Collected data
— start —

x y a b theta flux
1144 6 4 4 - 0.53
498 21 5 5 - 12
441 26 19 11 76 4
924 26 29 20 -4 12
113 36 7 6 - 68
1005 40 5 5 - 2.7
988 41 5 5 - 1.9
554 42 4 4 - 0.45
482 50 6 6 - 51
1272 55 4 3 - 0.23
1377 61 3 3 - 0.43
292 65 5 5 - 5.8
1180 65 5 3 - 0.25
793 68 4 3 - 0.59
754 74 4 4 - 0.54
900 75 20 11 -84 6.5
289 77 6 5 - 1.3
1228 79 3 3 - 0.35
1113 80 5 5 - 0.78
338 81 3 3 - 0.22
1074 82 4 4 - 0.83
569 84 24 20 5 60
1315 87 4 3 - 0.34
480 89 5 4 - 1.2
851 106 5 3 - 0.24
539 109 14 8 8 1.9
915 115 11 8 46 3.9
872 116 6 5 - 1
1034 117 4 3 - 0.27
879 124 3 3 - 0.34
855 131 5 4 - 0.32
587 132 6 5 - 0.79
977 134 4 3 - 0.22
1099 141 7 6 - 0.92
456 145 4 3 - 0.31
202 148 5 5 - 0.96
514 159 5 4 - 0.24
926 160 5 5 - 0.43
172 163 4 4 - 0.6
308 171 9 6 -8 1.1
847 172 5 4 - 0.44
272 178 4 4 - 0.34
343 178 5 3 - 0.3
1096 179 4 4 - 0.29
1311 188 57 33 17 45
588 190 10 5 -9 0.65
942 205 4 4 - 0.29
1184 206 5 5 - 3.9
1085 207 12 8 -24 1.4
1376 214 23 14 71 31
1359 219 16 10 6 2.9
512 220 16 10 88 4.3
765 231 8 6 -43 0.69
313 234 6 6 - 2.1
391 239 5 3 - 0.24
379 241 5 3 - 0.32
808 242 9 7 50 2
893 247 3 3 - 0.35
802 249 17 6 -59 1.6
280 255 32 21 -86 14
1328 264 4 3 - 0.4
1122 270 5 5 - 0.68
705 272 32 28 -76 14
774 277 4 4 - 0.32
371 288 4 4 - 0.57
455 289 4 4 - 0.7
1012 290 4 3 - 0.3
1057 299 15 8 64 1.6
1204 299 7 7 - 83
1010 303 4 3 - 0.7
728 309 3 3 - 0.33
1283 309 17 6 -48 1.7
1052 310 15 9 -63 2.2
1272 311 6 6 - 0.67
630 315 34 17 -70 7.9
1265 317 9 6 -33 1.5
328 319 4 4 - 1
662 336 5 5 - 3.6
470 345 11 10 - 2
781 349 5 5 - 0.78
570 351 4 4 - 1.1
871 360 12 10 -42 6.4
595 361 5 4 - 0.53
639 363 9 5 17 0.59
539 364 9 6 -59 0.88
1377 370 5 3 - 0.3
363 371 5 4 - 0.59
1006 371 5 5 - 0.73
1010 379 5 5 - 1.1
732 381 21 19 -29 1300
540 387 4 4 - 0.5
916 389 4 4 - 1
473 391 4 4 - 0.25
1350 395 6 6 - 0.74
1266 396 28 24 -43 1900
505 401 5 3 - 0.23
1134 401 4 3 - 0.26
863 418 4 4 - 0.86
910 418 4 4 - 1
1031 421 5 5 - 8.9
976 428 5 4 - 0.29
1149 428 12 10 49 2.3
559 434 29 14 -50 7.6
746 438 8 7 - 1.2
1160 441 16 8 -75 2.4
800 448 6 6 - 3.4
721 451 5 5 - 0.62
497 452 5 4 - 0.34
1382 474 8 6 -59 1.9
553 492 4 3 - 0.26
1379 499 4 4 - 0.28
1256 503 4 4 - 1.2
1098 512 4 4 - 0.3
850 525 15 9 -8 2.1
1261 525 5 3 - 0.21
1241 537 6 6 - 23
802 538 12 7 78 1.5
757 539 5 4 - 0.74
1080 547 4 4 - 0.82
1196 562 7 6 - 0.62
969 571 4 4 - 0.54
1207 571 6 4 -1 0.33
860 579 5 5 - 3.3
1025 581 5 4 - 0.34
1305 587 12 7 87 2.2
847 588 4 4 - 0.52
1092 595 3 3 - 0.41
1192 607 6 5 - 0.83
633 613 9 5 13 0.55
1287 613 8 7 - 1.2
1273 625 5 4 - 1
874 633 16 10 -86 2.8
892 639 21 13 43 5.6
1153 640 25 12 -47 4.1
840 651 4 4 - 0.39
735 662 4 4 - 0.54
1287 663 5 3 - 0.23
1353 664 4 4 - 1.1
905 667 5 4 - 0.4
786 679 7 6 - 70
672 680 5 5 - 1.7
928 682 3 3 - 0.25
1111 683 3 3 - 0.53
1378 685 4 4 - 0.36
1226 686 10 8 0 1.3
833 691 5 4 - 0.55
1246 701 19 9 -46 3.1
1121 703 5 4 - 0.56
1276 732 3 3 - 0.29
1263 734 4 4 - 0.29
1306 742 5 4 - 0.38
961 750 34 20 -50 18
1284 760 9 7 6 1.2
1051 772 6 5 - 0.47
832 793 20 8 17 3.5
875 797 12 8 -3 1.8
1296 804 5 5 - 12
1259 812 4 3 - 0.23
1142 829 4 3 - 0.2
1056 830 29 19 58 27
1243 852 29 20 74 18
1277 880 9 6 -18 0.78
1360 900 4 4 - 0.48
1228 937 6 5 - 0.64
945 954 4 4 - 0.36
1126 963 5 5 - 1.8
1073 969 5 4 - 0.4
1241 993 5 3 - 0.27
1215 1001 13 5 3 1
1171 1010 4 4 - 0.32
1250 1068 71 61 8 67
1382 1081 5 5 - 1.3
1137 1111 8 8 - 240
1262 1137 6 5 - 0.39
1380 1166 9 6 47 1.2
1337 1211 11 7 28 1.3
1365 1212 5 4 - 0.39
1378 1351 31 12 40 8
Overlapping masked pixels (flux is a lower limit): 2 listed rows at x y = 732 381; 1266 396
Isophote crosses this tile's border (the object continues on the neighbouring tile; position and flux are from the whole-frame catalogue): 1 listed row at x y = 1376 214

— end —

- [YOUR OBJECTIVE]: Reproduce every line of the data above, switching "neighbouring" to "adjacent" wherever it occurs and leaving everything else unchanged.

- [RESPONSE TO THE EXERCISE]:
x y a b theta flux
1144 6 4 4 - 0.53
498 21 5 5 - 12
441 26 19 11 76 4
924 26 29 20 -4 12
113 36 7 6 - 68
1005 40 5 5 - 2.7
988 41 5 5 - 1.9
554 42 4 4 - 0.45
482 50 6 6 - 51
1272 55 4 3 - 0.23
1377 61 3 3 - 0.43
292 65 5 5 - 5.8
1180 65 5 3 - 0.25
793 68 4 3 - 0.59
754 74 4 4 - 0.54
900 75 20 11 -84 6.5
289 77 6 5 - 1.3
1228 79 3 3 - 0.35
1113 80 5 5 - 0.78
338 81 3 3 - 0.22
1074 82 4 4 - 0.83
569 84 24 20 5 60
1315 87 4 3 - 0.34
480 89 5 4 - 1.2
851 106 5 3 - 0.24
539 109 14 8 8 1.9
915 115 11 8 46 3.9
872 116 6 5 - 1
1034 117 4 3 - 0.27
879 124 3 3 - 0.34
855 131 5 4 - 0.32
587 132 6 5 - 0.79
977 134 4 3 - 0.22
1099 141 7 6 - 0.92
456 145 4 3 - 0.31
202 148 5 5 - 0.96
514 159 5 4 - 0.24
926 160 5 5 - 0.43
172 163 4 4 - 0.6
308 171 9 6 -8 1.1
847 172 5 4 - 0.44
272 178 4 4 - 0.34
343 178 5 3 - 0.3
1096 179 4 4 - 0.29
1311 188 57 33 17 45
588 190 10 5 -9 0.65
942 205 4 4 - 0.29
1184 206 5 5 - 3.9
1085 207 12 8 -24 1.4
1376 214 23 14 71 31
1359 219 16 10 6 2.9
512 220 16 10 88 4.3
765 231 8 6 -43 0.69
313 234 6 6 - 2.1
391 239 5 3 - 0.24
379 241 5 3 - 0.32
808 242 9 7 50 2
893 247 3 3 - 0.35
802 249 17 6 -59 1.6
280 255 32 21 -86 14
1328 264 4 3 - 0.4
1122 270 5 5 - 0.68
705 272 32 28 -76 14
774 277 4 4 - 0.32
371 288 4 4 - 0.57
455 289 4 4 - 0.7
1012 290 4 3 - 0.3
1057 299 15 8 64 1.6
1204 299 7 7 - 83
1010 303 4 3 - 0.7
728 309 3 3 - 0.33
1283 309 17 6 -48 1.7
1052 310 15 9 -63 2.2
1272 311 6 6 - 0.67
630 315 34 17 -70 7.9
1265 317 9 6 -33 1.5
328 319 4 4 - 1
662 336 5 5 - 3.6
470 345 11 10 - 2
781 349 5 5 - 0.78
570 351 4 4 - 1.1
871 360 12 10 -42 6.4
595 361 5 4 - 0.53
639 363 9 5 17 0.59
539 364 9 6 -59 0.88
1377 370 5 3 - 0.3
363 371 5 4 - 0.59
1006 371 5 5 - 0.73
1010 379 5 5 - 1.1
732 381 21 19 -29 1300
540 387 4 4 - 0.5
916 389 4 4 - 1
473 391 4 4 - 0.25
1350 395 6 6 - 0.74
1266 396 28 24 -43 1900
505 401 5 3 - 0.23
1134 401 4 3 - 0.26
863 418 4 4 - 0.86
910 418 4 4 - 1
1031 421 5 5 - 8.9
976 428 5 4 - 0.29
1149 428 12 10 49 2.3
559 434 29 14 -50 7.6
746 438 8 7 - 1.2
1160 441 16 8 -75 2.4
800 448 6 6 - 3.4
721 451 5 5 - 0.62
497 452 5 4 - 0.34
1382 474 8 6 -59 1.9
553 492 4 3 - 0.26
1379 499 4 4 - 0.28
1256 503 4 4 - 1.2
1098 512 4 4 - 0.3
850 525 15 9 -8 2.1
1261 525 5 3 - 0.21
1241 537 6 6 - 23
802 538 12 7 78 1.5
757 539 5 4 - 0.74
1080 547 4 4 - 0.82
1196 562 7 6 - 0.62
969 571 4 4 - 0.54
1207 571 6 4 -1 0.33
860 579 5 5 - 3.3
1025 581 5 4 - 0.34
1305 587 12 7 87 2.2
847 588 4 4 - 0.52
1092 595 3 3 - 0.41
1192 607 6 5 - 0.83
633 613 9 5 13 0.55
1287 613 8 7 - 1.2
1273 625 5 4 - 1
874 633 16 10 -86 2.8
892 639 21 13 43 5.6
1153 640 25 12 -47 4.1
840 651 4 4 - 0.39
735 662 4 4 - 0.54
1287 663 5 3 - 0.23
1353 664 4 4 - 1.1
905 667 5 4 - 0.4
786 679 7 6 - 70
672 680 5 5 - 1.7
928 682 3 3 - 0.25
1111 683 3 3 - 0.53
1378 685 4 4 - 0.36
1226 686 10 8 0 1.3
833 691 5 4 - 0.55
1246 701 19 9 -46 3.1
1121 703 5 4 - 0.56
1276 732 3 3 - 0.29
1263 734 4 4 - 0.29
1306 742 5 4 - 0.38
961 750 34 20 -50 18
1284 760 9 7 6 1.2
1051 772 6 5 - 0.47
832 793 20 8 17 3.5
875 797 12 8 -3 1.8
1296 804 5 5 - 12
1259 812 4 3 - 0.23
1142 829 4 3 - 0.2
1056 830 29 19 58 27
1243 852 29 20 74 18
1277 880 9 6 -18 0.78
1360 900 4 4 - 0.48
1228 937 6 5 - 0.64
945 954 4 4 - 0.36
1126 963 5 5 - 1.8
1073 969 5 4 - 0.4
1241 993 5 3 - 0.27
1215 1001 13 5 3 1
1171 1010 4 4 - 0.32
1250 1068 71 61 8 67
1382 1081 5 5 - 1.3
1137 1111 8 8 - 240
1262 1137 6 5 - 0.39
1380 1166 9 6 47 1.2
1337 1211 11 7 28 1.3
1365 1212 5 4 - 0.39
1378 1351 31 12 40 8
Overlapping masked pixels (flux is a lower limit): 2 listed rows at x y = 732 381; 1266 396
Isophote crosses this tile's border (the object continues on the adjacent tile; position and flux are from the whole-frame catalogue): 1 listed row at x y = 1376 214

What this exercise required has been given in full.